The robust collars have a high performance processor that monitors motion behavious. Any changes from the cow’s standard routine are picked up and transmitted through the base antennae, which is on a beam in the shed, to the touch screen PC monitor.
This is happening 24/7. The PC will provide an action list of cows that have come into heat and ensures that no data is lost. “I check the screen for heats four ties a day and AI morning and the evening - timing is everything,” he adds. “There are very few bulling cows that go unnoticed,” said Karl.
Rob feeds the cattle silage, with the inclusion of straw depending on cow condition, once a day in the morning through a complete diet feeder and while the cows are eating they are locked into headlocks in the feed barrier so that those in heat can be served with no stress or hassle. Cows that are observed bulling during the day can be served in the evening. This provides extra backup to the system.
Karl will scan the cows this winter but he is confident that at least three quarters are in calf - having been picked up mainly through the system. Most were served in January and February and in the following two months while the cows were still indoors the system continued to monitor them and picked up minimal heats which is a good sign that most were pregnant.
Among the crop of calves to be born this autumn will be progeny of Mas du Clo, Wilodge Cerberus, Rocky and Virginia Andy.
Karl has taken his breeding programme a step further, having flushed one of the herd’s best imported cows, a five year old bought from a dispersal sale last year, with semen from top ranking French bred bull Objat.
“The key to embryo transfers is accurate heat detection which is exactly what the system does,” said Karl.
“As well as using AI for natural births, I also plan to carry out more embryo transplant work as it is a quick way to gain genetic improvement in the herd. Using these methods we have much better control over breeding and can select a sire which complements each cow and improves it,” he added.

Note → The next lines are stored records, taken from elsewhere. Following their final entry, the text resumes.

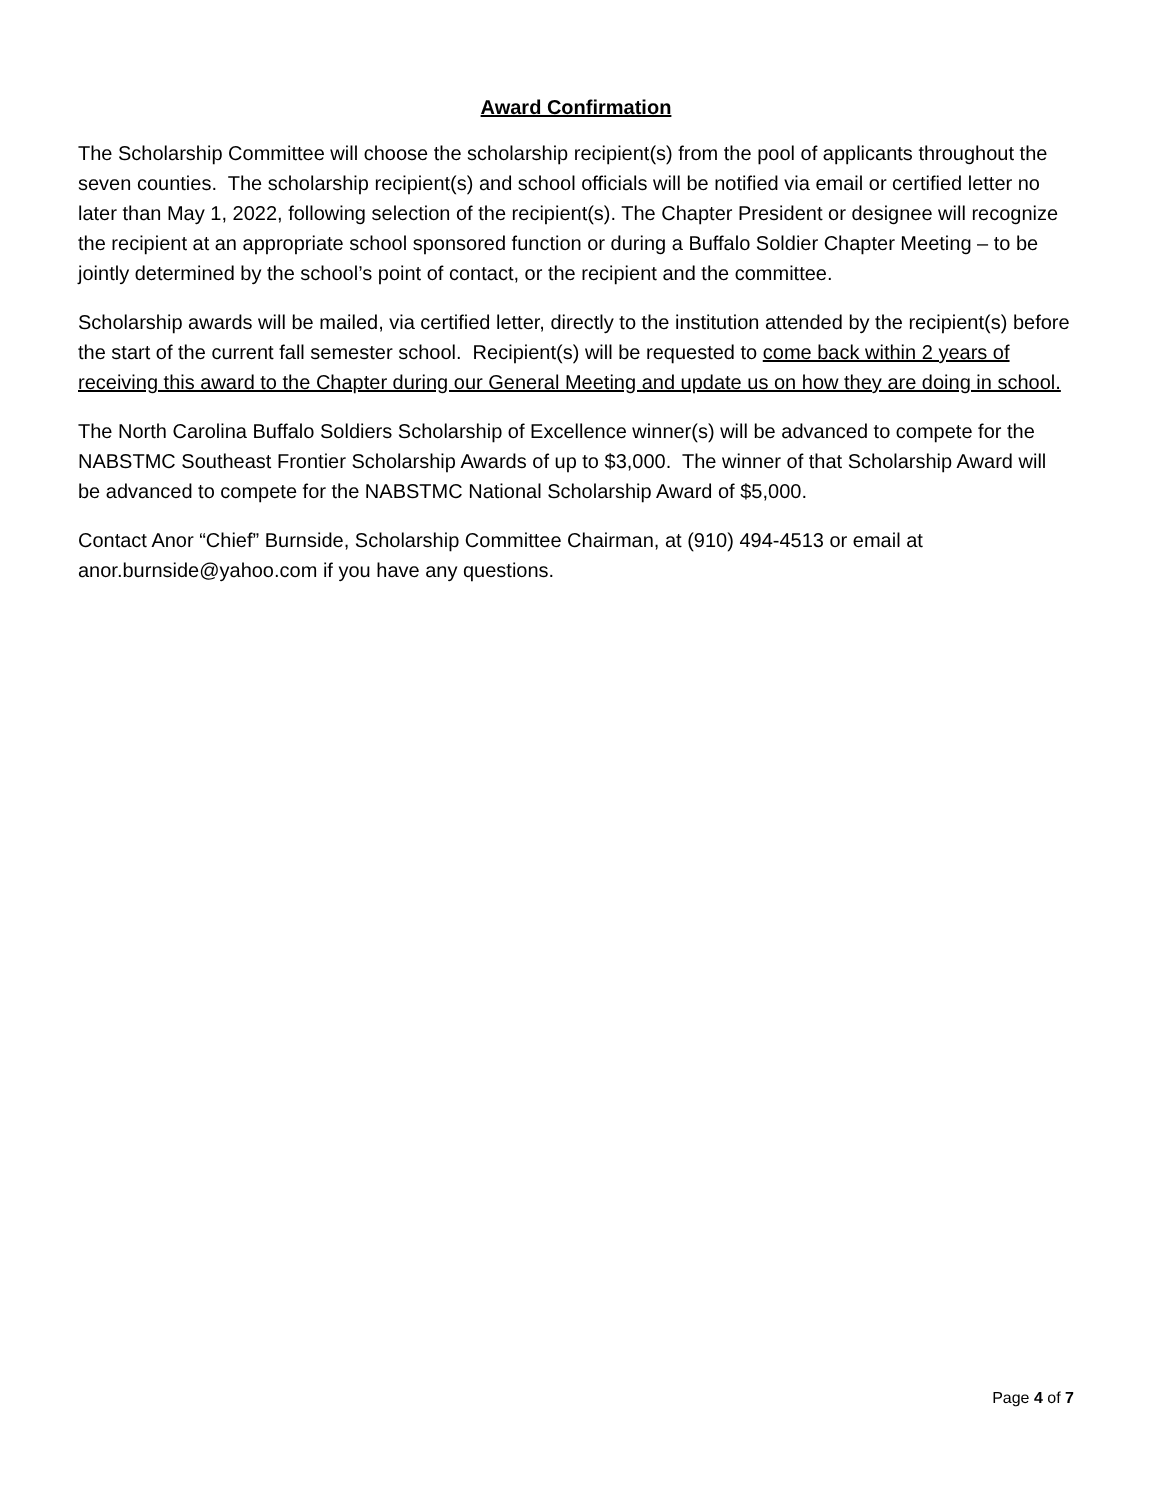Award Confirmation
The Scholarship Committee will choose the scholarship recipient(s) from the pool of applicants throughout the seven counties. The scholarship recipient(s) and school officials will be notified via email or certified letter no later than May 1, 2022, following selection of the recipient(s). The Chapter President or designee will recognize the recipient at an appropriate school sponsored function or during a Buffalo Soldier Chapter Meeting – to be jointly determined by the school’s point of contact, or the recipient and the committee.
Scholarship awards will be mailed, via certified letter, directly to the institution attended by the recipient(s) before the start of the current fall semester school. Recipient(s) will be requested to come back within 2 years of receiving this award to the Chapter during our General Meeting and update us on how they are doing in school.
The North Carolina Buffalo Soldiers Scholarship of Excellence winner(s) will be advanced to compete for the NABSTMC Southeast Frontier Scholarship Awards of up to $3,000. The winner of that Scholarship Award will be advanced to compete for the NABSTMC National Scholarship Award of $5,000.
Contact Anor “Chief” Burnside, Scholarship Committee Chairman, at (910) 494-4513 or email at anor.burnside@yahoo.com if you have any questions.
Page 4 of 7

Pedigree Limousin femalesStock bulls are used to sweep up after two services and for use on the later calving cows and the heifers. With more of the herd now being home-bred, Karl is aiming to tighten up the calving pattern, and fertility will be an important trait.
Bulls from the herd are primarily aimed at the commercial beef producer to produce a shapey, well-grown calf. So far the herd’s top priced bull has been Cornsay Demetrius which sold at the February 2010 society sale in Carlisle to a County Durham suckler herd for 4,000gns.
Females have been sold with the top price being for a heifer at 3,800gns for Cornsay Vertex at a heifer production sale in Carlisle in 2006 to a breeder in Orkney.
Herd health is paramount with the cattle in the SAC premium health scheme since 2007, testing for Johnes, IBR and BVD. The herd has been Johnes accredited since 2009 and is routinely vaccinated against BVD.